Community Opinions

COLUMN: Is no growth realistic or just a political slogan?

Valerie Egland writes that growth and development are perpetually challenging issues that often divide communities.

This column was contributed by Valerie Egland, who is running for San Benito County Supervisor District 2. The opinions expressed do not necessarily represent BenitoLink or other affiliated contributors.

Growth and development are perpetually challenging issues that often divide our communities. San Benito County is no exception. A great amount of misinformation surrounds these issues. Some politicians find running on an anti-growth platform to be expedient and advantageous for short-term electoral success. It’s always fun to have a scapegoat and running against nameless “developers” is an easy target. Yet, the truth is that very few individuals—including myself—support uncontrolled development that violates our General Plan, compromises our rural heritage, or just conflicts with good old common sense.

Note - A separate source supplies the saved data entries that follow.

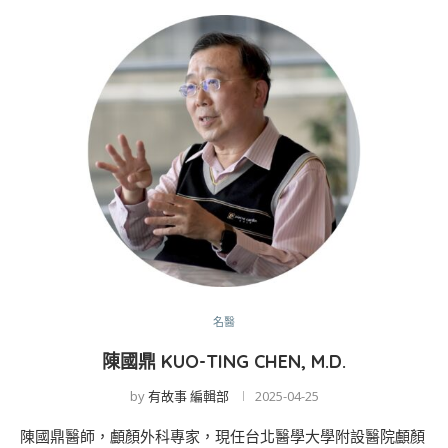
名醫
陳國鼎 KUO-TING CHEN, M.D.
by
有故事 編輯部
2025-04-25
陳國鼎醫師，顱顏外科專家，現任台北醫學大學附設醫院顱顏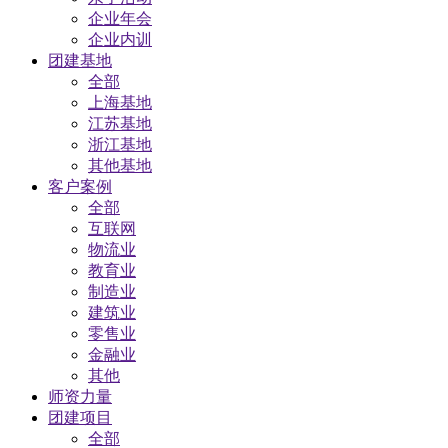
企业年会
企业内训
团建基地
全部
上海基地
江苏基地
浙江基地
其他基地
客户案例
全部
互联网
物流业
教育业
制造业
建筑业
零售业
金融业
其他
师资力量
团建项目
全部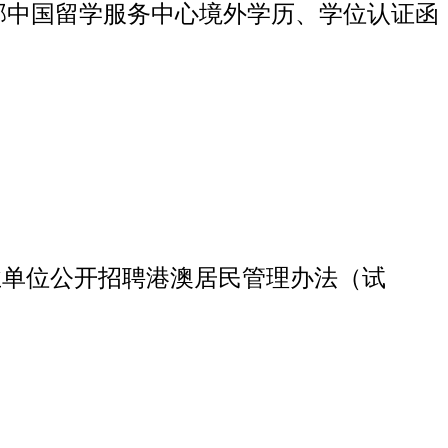
部中国留学服务中心境外学历、学位认证函
业单位公开招聘港澳居民管理办法（试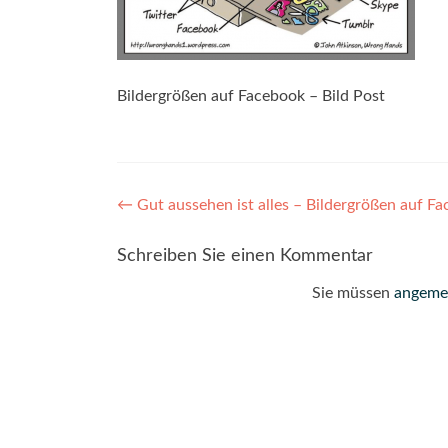
Bildergrößen auf Facebook – Bild Post
Post
←
Gut aussehen ist alles – Bildergrößen auf F
navigation
Schreiben Sie einen Kommentar
Sie müssen
angeme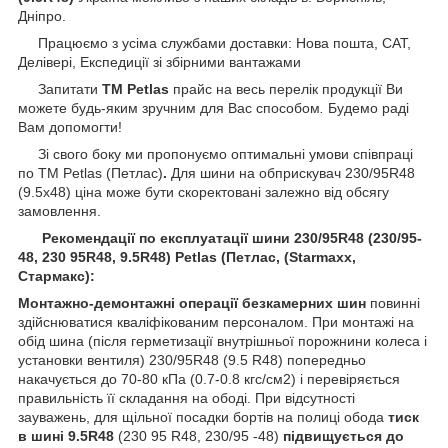
Дніпро.
Працюємо з усіма службами доставки: Нова пошта, САТ,
Делівері, Експедиції зі збірними вантажами
Запитати
ТМ Petlas
прайс на весь перелік продукції Ви
можете будь-яким зручним для Вас способом
.
Будемо раді
Вам допомогти!
Зі свого боку ми пропонуємо оптимальні умови співпраці
по TM Petlas (Петлас)
.
Для шини на обприскувач 230/95R48
(9.5х48) ціна може бути скоректовані залежно від обсягу
замовлення.
Рекомендації по експлуатації шини 230/95R48 (230/95-
48, 230 95R48, 9.5R48) Petlas (Петлас, (Starmaxx,
Стармакс):
Монтажно-демонтажні операції безкамерних шин
повинні
здійснюватися кваліфікованим персоналом. При монтажі на
обід шина (після герметизації внутрішньої порожнини колеса і
установки вентиля) 230/95R48 (9.5 R48) попередньо
накачується до 70-80 кПа (0.7-0.8 кгс/см2) і перевіряється
правильність її складання на ободі. При відсутності
зауважень, для щільної посадки бортів на полиці обода
тиск
в шині 9.5R48
(230 95 R48, 230/95 -48)
підвищується до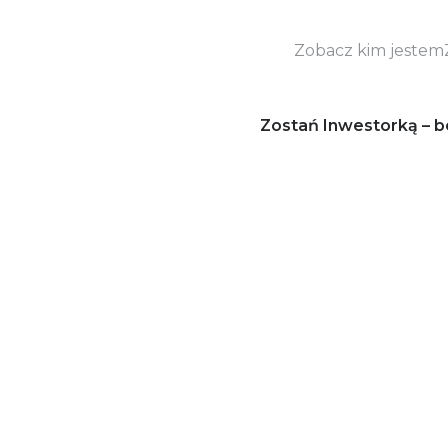
Zobacz kim jestem
Zostań Inwestorką – b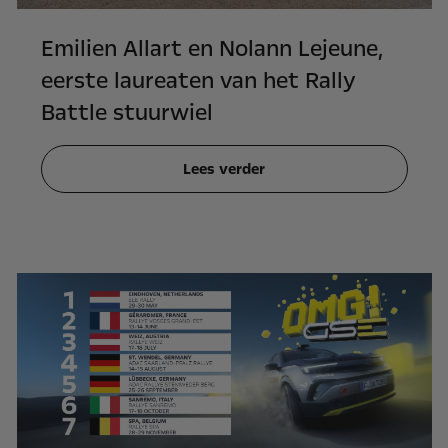
Emilien Allart en Nolann Lejeune,
eerste laureaten van het Rally
Battle stuurwiel
Lees verder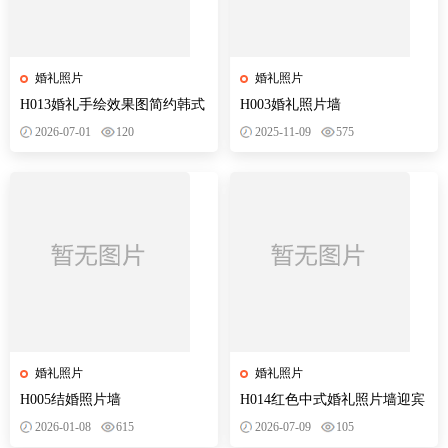
婚礼照片
婚礼照片
H013婚礼手绘效果图简约韩式
H003婚礼照片墙
照片墙设计素材psd分层
2026-07-01
120
2025-11-09
575
婚礼照片
婚礼照片
H005结婚照片墙
H014红色中式婚礼照片墙迎宾
签到区合影区背景墙设计PSD
2026-01-08
615
2026-07-09
105
模版素材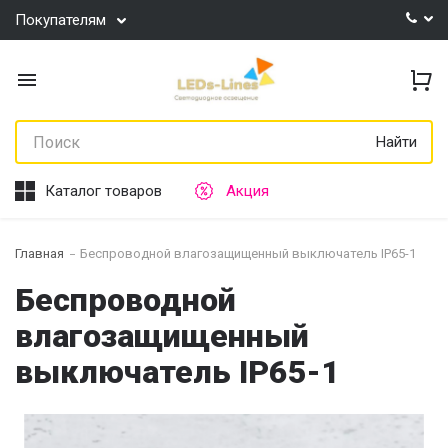
Покупателям
Найти
Каталог товаров
Акция
Главная
Беспроводной влагозащищенный выключатель IP65-1
Беспроводной
влагозащищенный
выключатель IP65-1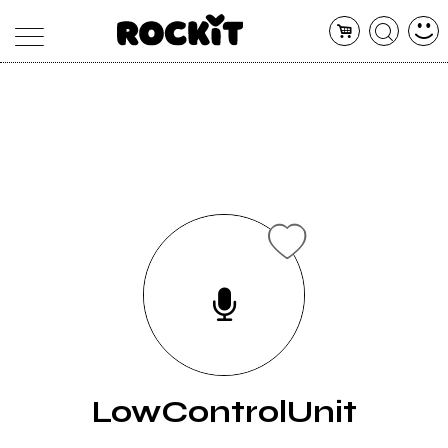
MAGAZINE
DATABASE
ARTICOLI
CONCERTI
ARTISTI
SHOP
RADIO
LowControlUnit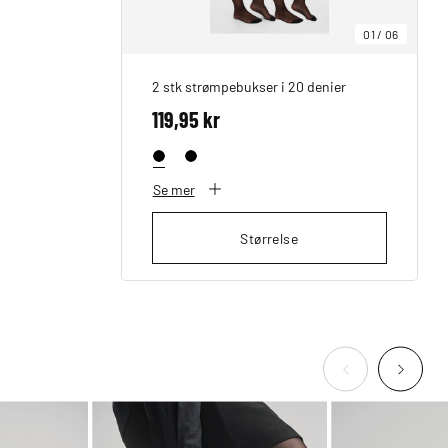
01
/
06
2 stk strømpebukser i 20 denier
119,95 kr
Se mer
Størrelse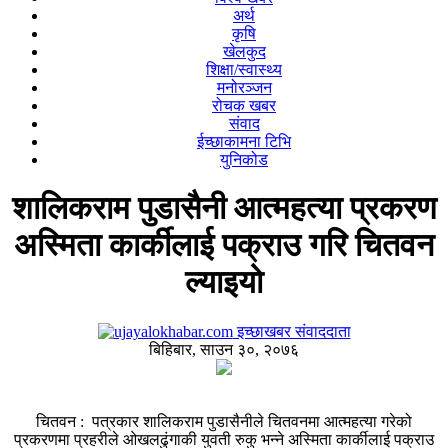
अर्थ
कृषि
खेलकुद
शिक्षा/स्वास्थ्य
मनोरञ्जन
रोचक खबर
संवाद
ईच्छाकामना टिभि
युनिकोड
शालिकराम पुडासैनी आत्महत्या प्रकरण
अस्मिता कार्कीलाई पक्राउ गरि चितवन
ल्याइयो
इच्छाखबर संवाददाता
बिहिबार, साउन ३०, २०७६
चितवन : पत्रकार शालिकराम पुडासैनीले चितवनमा आत्महत्या गरेको
प्रकरणमा प्रहरीले ओखलढुंगाकी युवती रुकु भन्ने अस्मिता कार्कीलाई पक्राउ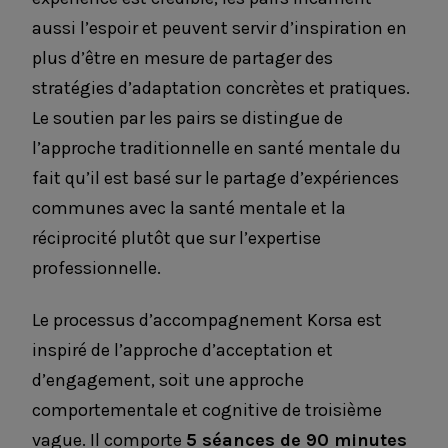
aussi l’espoir et peuvent servir d’inspiration en
plus d’être en mesure de partager des
stratégies d’adaptation concrètes et pratiques.
Le soutien par les pairs se distingue de
l’approche traditionnelle en santé mentale du
fait qu’il est basé sur le partage d’expériences
communes avec la santé mentale et la
réciprocité plutôt que sur l’expertise
professionnelle.
Le processus d’accompagnement Korsa est
inspiré de l’approche d’acceptation et
d’engagement, soit une approche
comportementale et cognitive de troisième
vague. Il comporte
5 séances de 90 minutes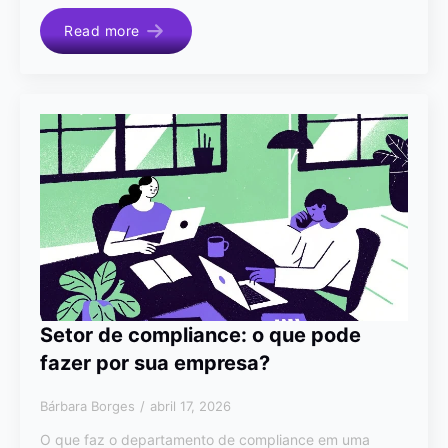
Read more
Setor de compliance: o que pode
fazer por sua empresa?
Bárbara Borges
abril 17, 2026
O que faz o departamento de compliance em uma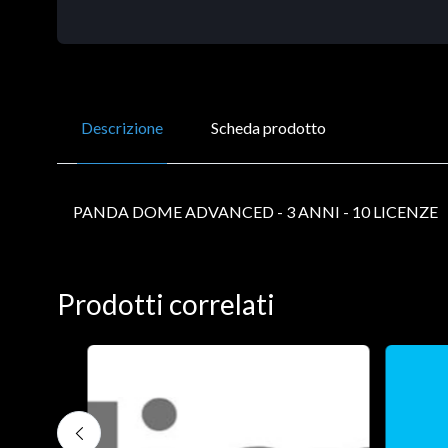
Descrizione
Scheda prodotto
PANDA DOME ADVANCED - 3 ANNI - 10 LICENZE
Prodotti correlati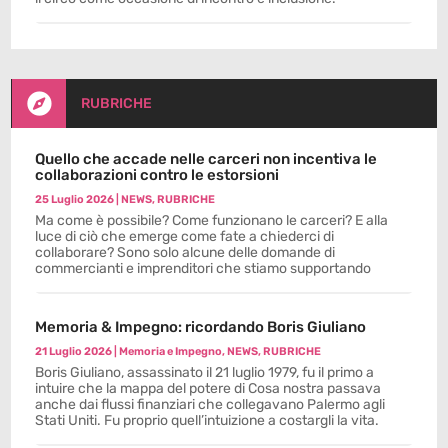

RUBRICHE
Quello che accade nelle carceri non incentiva le
collaborazioni contro le estorsioni
25 Luglio 2026
|
NEWS
,
RUBRICHE
Ma come è possibile? Come funzionano le carceri? E alla
luce di ciò che emerge come fate a chiederci di
collaborare? Sono solo alcune delle domande di
commercianti e imprenditori che stiamo supportando
Memoria & Impegno: ricordando Boris Giuliano
21 Luglio 2026
|
Memoria e Impegno
,
NEWS
,
RUBRICHE
Boris Giuliano, assassinato il 21 luglio 1979, fu il primo a
intuire che la mappa del potere di Cosa nostra passava
anche dai flussi finanziari che collegavano Palermo agli
Stati Uniti. Fu proprio quell’intuizione a costargli la vita.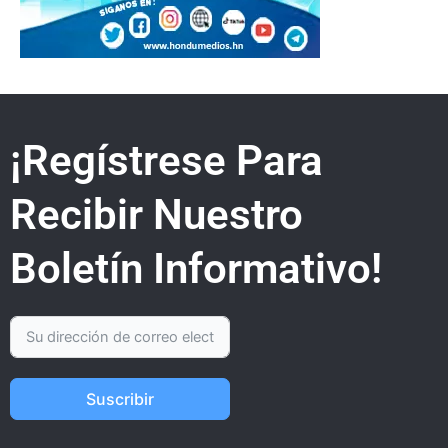
¡Regístrese Para
Recibir Nuestro
Boletín Informativo!
Suscribir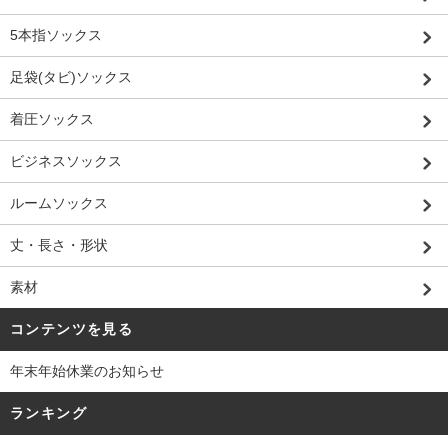
5本指ソックス
足袋(タビ)ソックス
着圧ソックス
ビジネスソックス
ルームソックス
丈・長さ・形状
素材
コンテンツを見る
年末年始休業のお知らせ
ランキング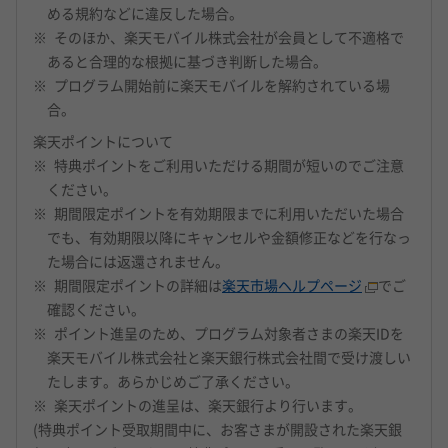
める規約などに違反した場合。
そのほか、楽天モバイル株式会社が会員として不適格で
あると合理的な根拠に基づき判断した場合。
プログラム開始前に楽天モバイルを解約されている場
合。
楽天ポイントについて
特典ポイントをご利用いただける期間が短いのでご注意
ください。
期間限定ポイントを有効期限までに利用いただいた場合
でも、有効期限以降にキャンセルや金額修正などを行なっ
た場合には返還されません。
期間限定ポイントの詳細は
楽天市場ヘルプページ
でご
確認ください。
ポイント進呈のため、プログラム対象者さまの楽天IDを
楽天モバイル株式会社と楽天銀行株式会社間で受け渡しい
たします。あらかじめご了承ください。
楽天ポイントの進呈は、楽天銀行より行います。
(特典ポイント受取期間中に、お客さまが開設された楽天銀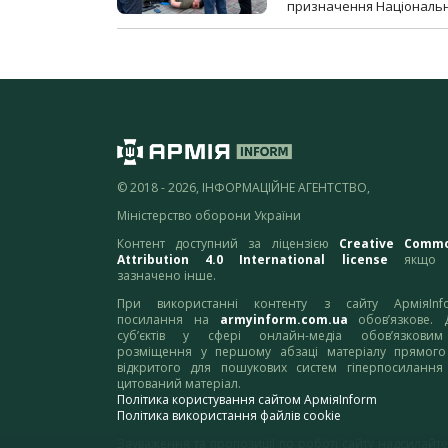
призначення Національної 
© 2018 - 2026, ІНФОРМАЦІЙНЕ АГЕНТСТВО,
Міністерство оборони України
Контент доступний за ліцензією
Creative Comm
Attribution 4.0 International license
якщо 
зазначено інше.
При використанні контенту з сайту АрміяInf
посилання на
armyinform.com.ua
обов’язкове. 
суб’єктів у сфері онлайн-медіа обов’язкови
розміщення у першому абзаці матеріалу прямого
відкритого для пошукових систем гіперпосилання
цитований матеріал.
Політика користування сайтом АрміяInform
Політика використання файлів cookie
Зауваження та пропозиції по роботі сайту надсилайте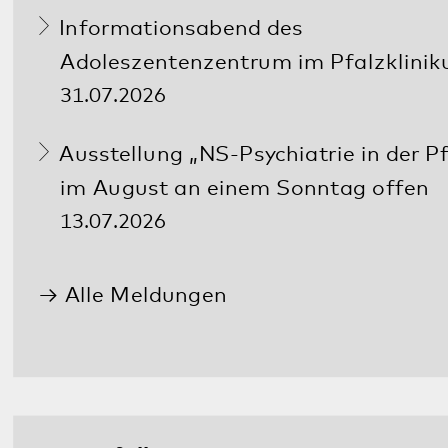
Social Media:
Datenschutz
Impressum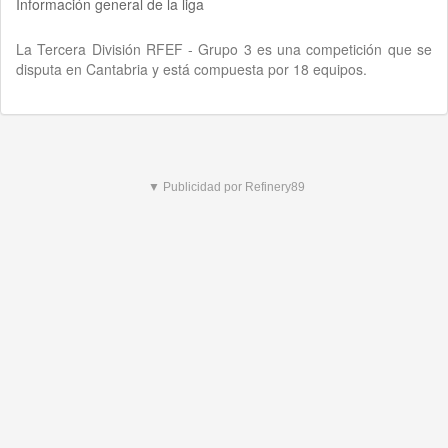
Información general de la liga
La Tercera División RFEF - Grupo 3 es una competición que se
disputa en Cantabria y está compuesta por 18 equipos.
▼ Publicidad por Refinery89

No growth may sound good as a political slogan, but is it either practical or realistic? Can we simply build a wall around our county to keep outsiders from coming here? Should we return to the situation 15 years ago when a growth moratorium was forced on Hollister? How did that work out? The local economy was devastated. Businesses closed or never opened in the first place and jobs were lost. Housing prices soared.

If we are to address these issues in a responsible manner, we must avoid fringe positions that lead nowhere. We have a General Plan that preserves our rural way of life. We can direct natural growth to areas that least impact our water, roads, and infrastructure. We can require developers to provide infrastructure as a condition of building. We can preserve private property rights while preventing urbanization and leapfrog development.

My campaign has called for bringing Silicon Valley jobs here. That means less commuting, less traffic, and less congestion on our roads. We should also be working with high-tech employers to create jobs that can be performed remotely. Creating jobs does not spur uncontrolled growth. Instead, it’s a way to avoid the worst consequences of growth.

A great deal of discussion currently revolves around the so-called development “nodes” on Highway 101. They are actually zones. They already have some form of development. By enacting the ordinance unanimously approved by the Board of Supervisors, we are in a better position to control the kind of future development that occurs there to prevent damage to our environment and protect our existing quality of life.

Candidates attempting to use the “no growth” banner to polarize voters and divide people are doing a grave disservice to San Benito County. We should all be working together to find smart solutions to jobs, affordable housing, and roads. We can do this without either giving developers a blank check to build anywhere and everywhere or the other extreme of shutting down our economy altogether.

Valerie Egland is a San Benito County Planning Commissioner, past member of the county Parks and Recreation Commission, REACH San Benito Parks Foundation Founding Member and candidate for District 2 Supervisor in the March 3, 2020 primary.